American Health Care Spending Slowed Considerably in Recent Years
Fred Bauer wrote about health care costs and cost challenges.

Fred pointed out this study by the Heritage Enterprise that showed that US health care costs rose at a rate below several industrialized nations.


Heritage Blog reported:


The Kaiser Family Foundation used OECD data to show that the growth of American health care spending slowed considerably in recent years. Between 1990 and 2003, America's per capita health care inflation was 3.6% (less than in the 1980s). America's "spiraling health costs" were in fact comparable to growth in France and Iceland, and even lower than many countries, including Australia, Belgium and Britain.

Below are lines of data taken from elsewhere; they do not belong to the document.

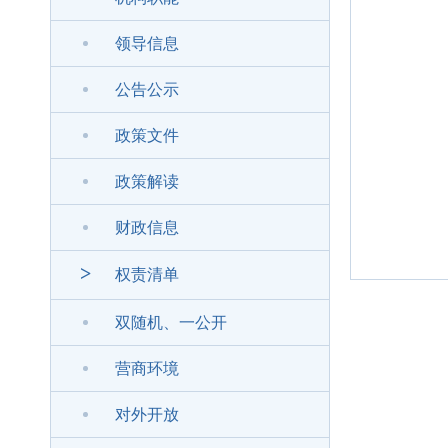
领导信息
公告公示
政策文件
政策解读
财政信息
>
权责清单
双随机、一公开
营商环境
对外开放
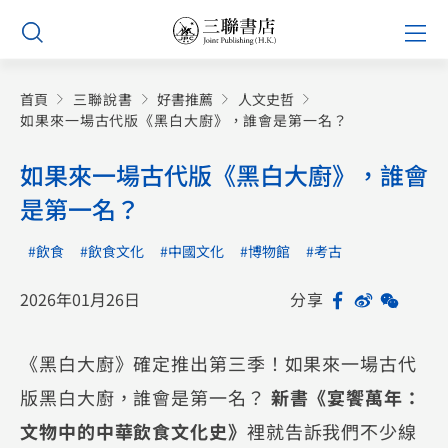
Skip
Prim
to
Men
content
首頁
三聯說書
好書推薦
人文史哲
如果來一場古代版《黑白大廚》，誰會是第一名？
如果來一場古代版《黑白大廚》，誰會
是第一名？
#飲食
#飲食文化
#中國文化
#博物館
#考古
2026年01月26日
分享
Facebook
Sina
WeCh
Sh
Weibo
《黑白大廚》確定推出第三季！如果來一場古代
版黑白大廚，誰會是第一名？
新書《宴饗萬年：
文物中的中華飲食文化史》
裡就告訴我們不少線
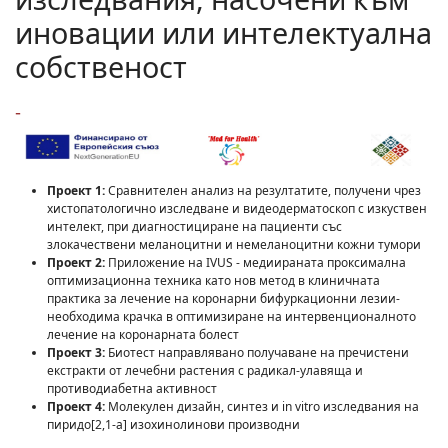
иновации или интелектуална
собственост
-
Проект 1:
Сравнителен анализ на резултатите, получени чрез
хистопатологично изследване и видеодерматоскоп с изкуствен
интелект, при диагностициране на пациенти със
злокачествени меланоцитни и немеланоцитни кожни тумори
Проект 2:
Приложение на IVUS - медиираната проксимална
оптимизационна техника като нов метод в клиничната
практика за лечение на коронарни бифуркационни лезии-
необходима крачка в оптимизиране на интервенционалното
лечение на коронарната болест
Проект 3:
Биотест направлявано получаване на пречистени
екстракти от лечебни растения с радикал-улавяща и
противодиабетна активност
Проект 4:
Молекулен дизайн, синтез и in vitro изследвания на
пиридо[2,1-a] изохинолинови производни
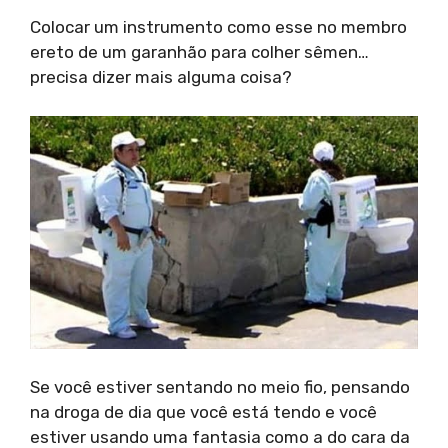
Colocar um instrumento como esse no membro
ereto de um garanhão para colher sêmen…
precisa dizer mais alguma coisa?
Se você estiver sentando no meio fio, pensando
na droga de dia que você está tendo e você
estiver usando uma fantasia como a do cara da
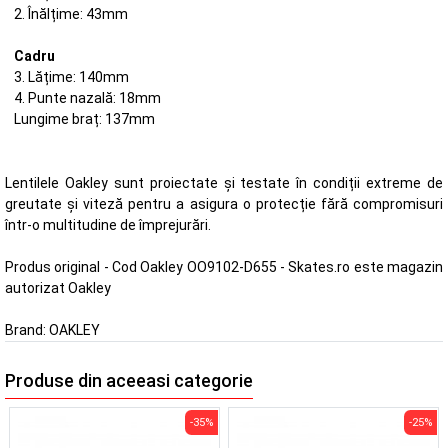
2. Înălțime: 43mm
Cadru
3. Lățime: 140mm
4. Punte nazală: 18mm
Lungime braț: 137mm
Lentilele Oakley sunt proiectate și testate în condiții extreme de
greutate și viteză pentru a asigura o protecție fără compromisuri
într-o multitudine de împrejurări.
Produs original - Cod Oakley OO9102-D655 - Skates.ro este magazin
autorizat Oakley
Brand:
OAKLEY
Produse din aceeasi categorie
-35%
-25%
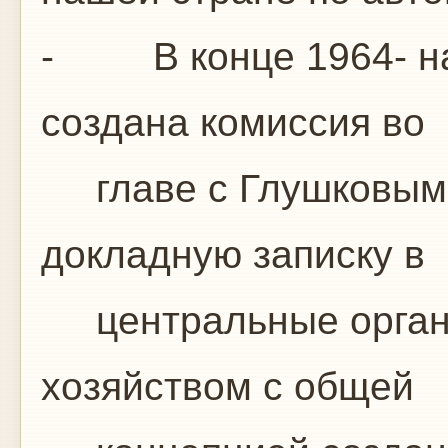
- В конце 1964- на
создана комиссия во
главе с Глушковым,
докладную записку в
центральные орган
хозяйством с общей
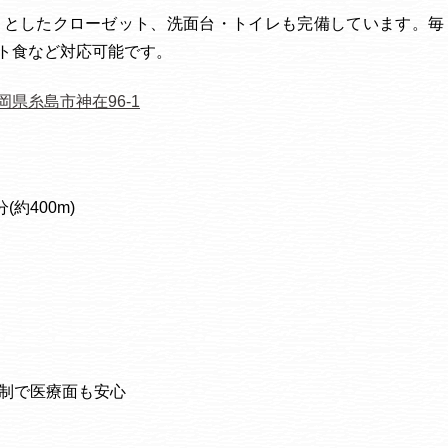
々としたクローゼット、洗面台・トイレも完備しています。毎
ト食など対応可能です。
岡県糸島市神在96-1
約400m)
体制で医療面も安心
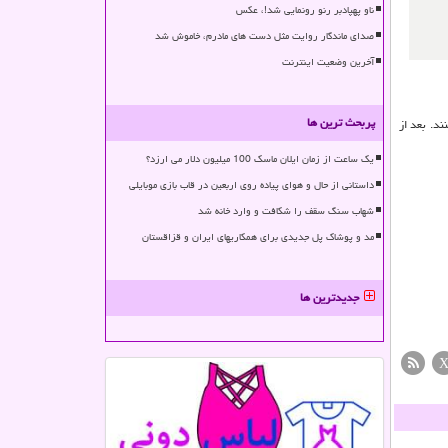
ناو پهپادبر رنو رونمایی شد!، عکس
صدای ماندگار روایت مثل دست های مادرم، خاموش شد
آخرین وضعیت اینترنت
پربحث ترین ها
مادگی كنند. بعد از
یک ساعت از زمان ایلان ماسک 100 میلیون دلار می ارزد؟
داستانی از حال و هوای پیاده روی اربعین در قاب بازی موبایلی
شهاب سنگ سقف را شکافت و وارد خانه شد
مد و پوشاک پل جدیدی برای همکاریهای ایران و قزاقستان
جدیدترین ها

OECD data confirms that the trend continues through this decade, with American health spending increases being about the average for OECD countries (see below). And public systems continue to spill red ink; even with pharmaceutical price controls and rationing, limited access to technology, and minimal capital investments, Ontario's health budget is projected to grow by 16.5% over the next three years. Quebec's annual health inflation rate is almost 6%. In Britain, the NHS reports a 60-year average increase of 3% over inflation. Ireland's single-payer system has experienced constant price turbulence. Despite 4.7% deflation this May, Irish health costs still grew at an annualized rate of 3.5%.

We live in a society -
"of the Government, by the Government, for the Government".
We are now slaves to A GREEDY government.
 
This actually doesn't surprise me.

Our population is aging slower (per capita) than many other industrialized nations which offer some sort of more socialized medicine.

Ironically, this may be one of the statistically weirder outcomes of illegal immigrants.

They are serving to slow down the rate of our aging demographics.

Sooner or later somebody (besides me) is going to realize that we cannot make every doctor a billionaire and every perveyor of drugs a multibillionaire.

Doesn't matter if we pay those people through socialized medicine or private capitalism, that is basically a big part of the problem we're currently dealing with.

Increase the SUPPLY of medicine and hopefully the cost will begin to decline.